I cracked his offending hand hard as I could. I nailed that sucker. Little bones crunched and “gave” beneath the fury of my fist. I watched him deflate like a punctured balloon, stunned by the power emanating from this hippie turned Beast Girl—and frankly so was I. A home-run grin peered through my fury. It wasn’t that I enjoyed hurting him—well, maybe just a little—but that I had issued his terror, not the other way around; that my body, which I’d spent my entire girlhood hating, was an instrument of power.

The lights went on.

Call it cellular memory or the magic of Mother India but when I struck back, time and space swung its doors wide open, or so it felt, and I went swirling back through evolution deposited into the skin of much earlier predecessor: Neander Babe, I call her. She had thick gnarly legs and a tribal chic ‘do. I remember feeling that I’d slipped into that genetic pool, merging with prehistory, landing in a time that predated domestication, feminine deodorants and plastic bosoms. Before our own madness was pruned back by fear, hemmed in by a litany of don’ts.

In my loopier moments, I imagine that had it been Paris instead of India, I might have poisoned my mauler with a savage bon-bon, or sicked my poofy Bichon Frise on him, or stabbed him with a barrette-something pointy and au courant. In reality, years later on an Italian train, when a pot-bellied pig of a man stuck his hand down my shirt and grabbed my breast, I slapped him across the face, flashing him my best Sophia Loren look of indignation. It was very dramatic; people came running, there was a lot of gesturing and noise. It was, in a word, Italian.

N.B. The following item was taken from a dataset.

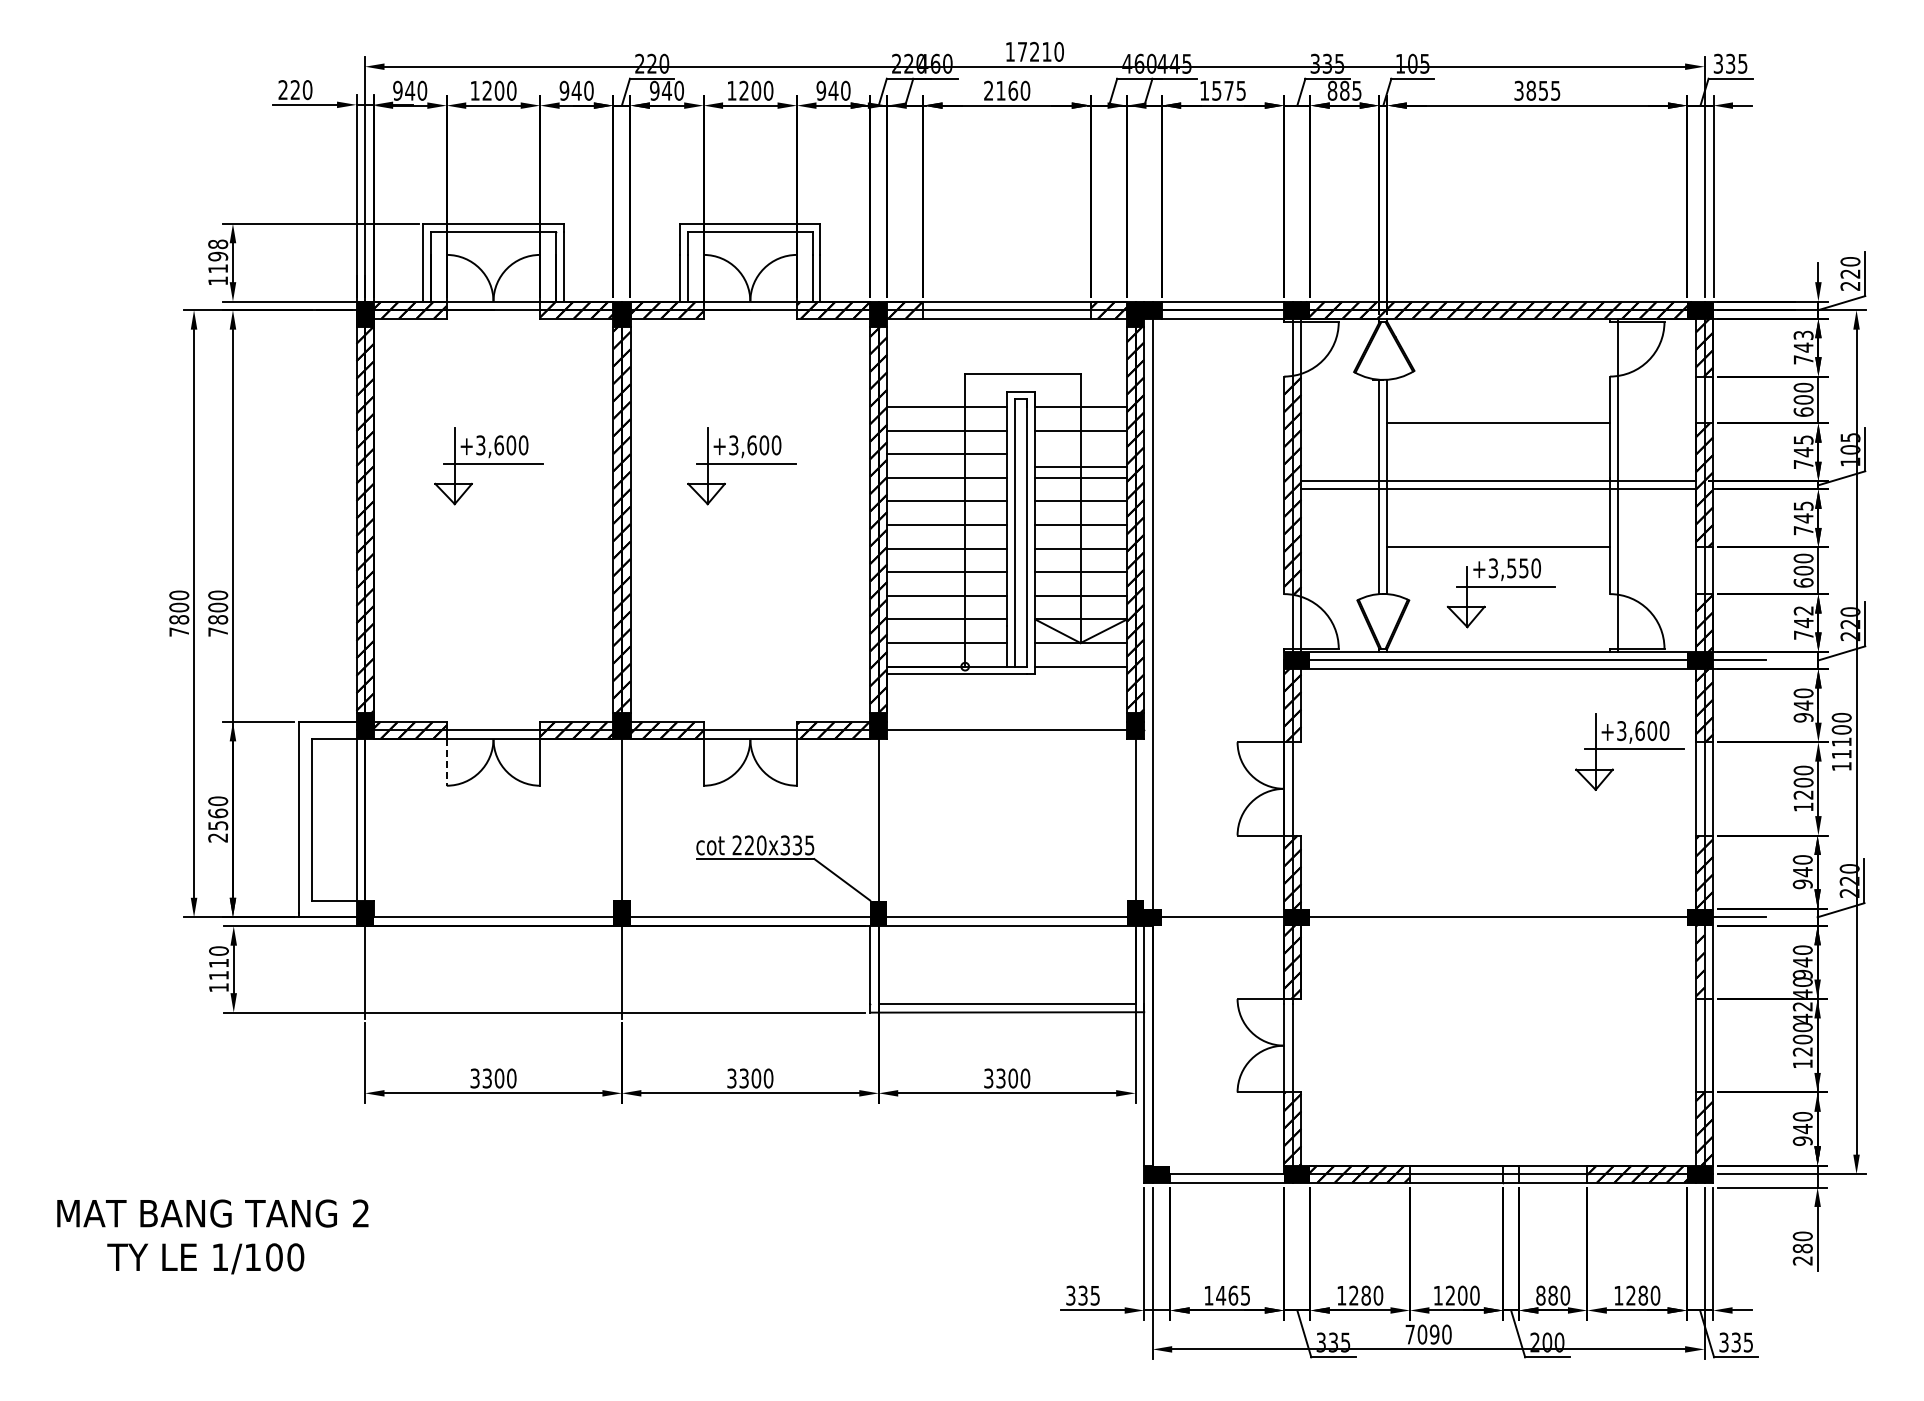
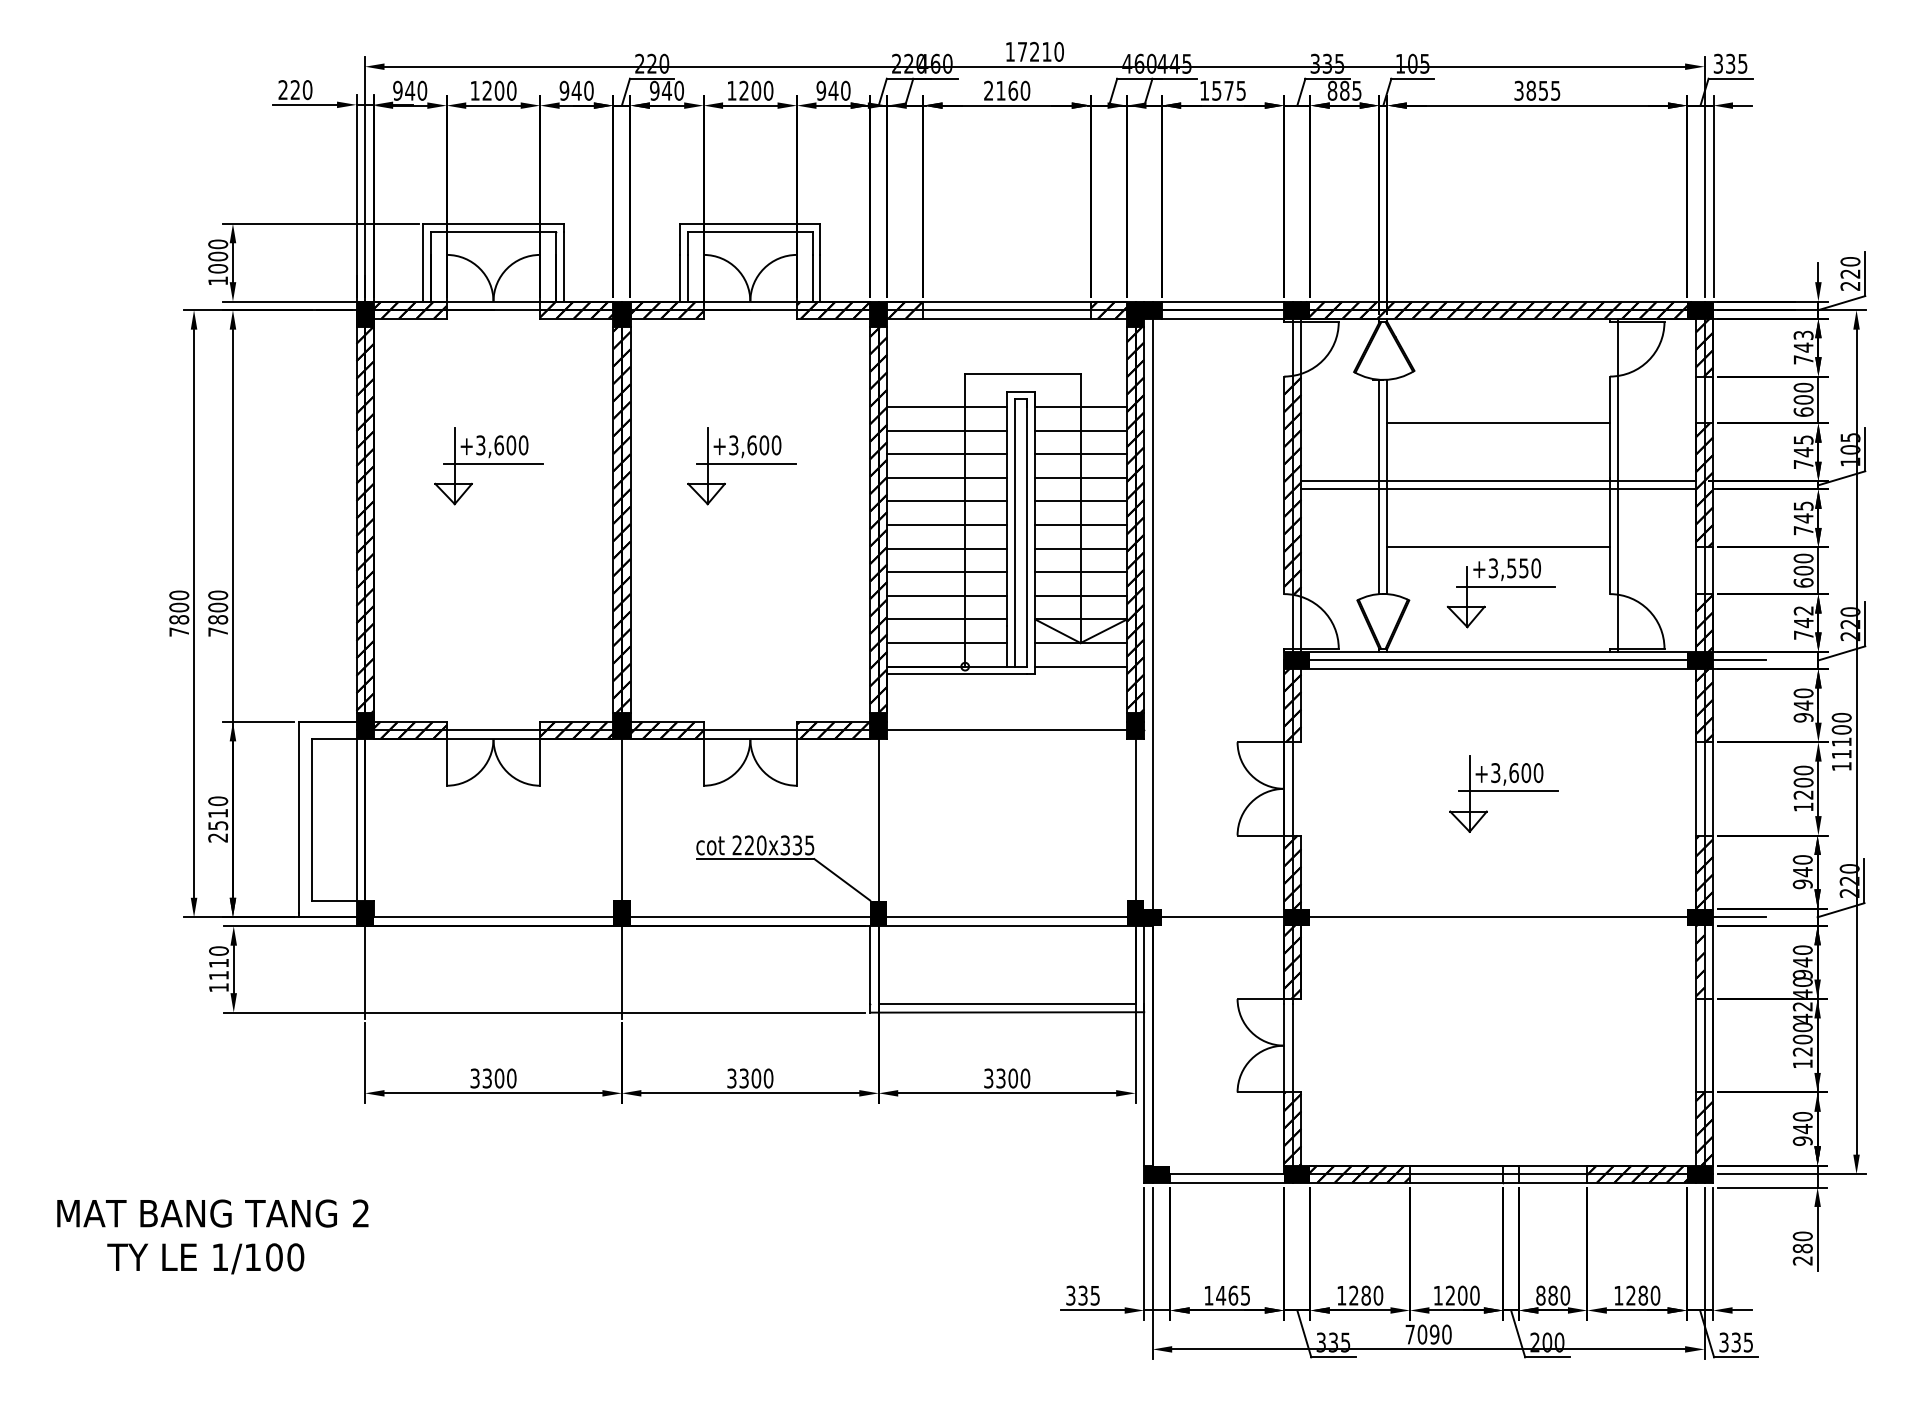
text at (218, 256): 1198 -> 1000
line at (1081, 467) position: (1081, 467) -> (1081, 454)
part at (1629, 751) position: (1629, 751) -> (1503, 793)
line at (446, 762): dashed -> solid
text at (218, 813): 2560 -> 2510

But this was India where life is far more elemental, closer to the bone, and all things mystical are in plain sight. So the fact that my experience was on the supernatural side, that I tapped into powers more ancient than myself, or that the spirit of Kali, a “divine destructress” with avenging limbs, had gotten under my skin or played a hand in my uprising, should come as no surprise.

While writing this I learned something new. Kali, who is typically portrayed as bloodthirsty—feared and revered for her battle-girl persona—is also a symbol of women’s empowerment, described as a perfect model of female balance: powerful, active and assertive—never pointlessly destructive. And what exactly are her legacies? She returns women to “three virtues” historically denied women in most cultures: Strength (moral and physical); intellect and knowledge; and sexual sovereignty.

So maybe that’s what hit home on my maiden voyage.

Here’s my loving shout out to Mother India and her fetching femmes fatales—girls, keep the force alive.

                          Dangerous Dames: A vibrant melange of Beauty and Beast.
                                   The  Prayerful and the Primal Rolled Into One.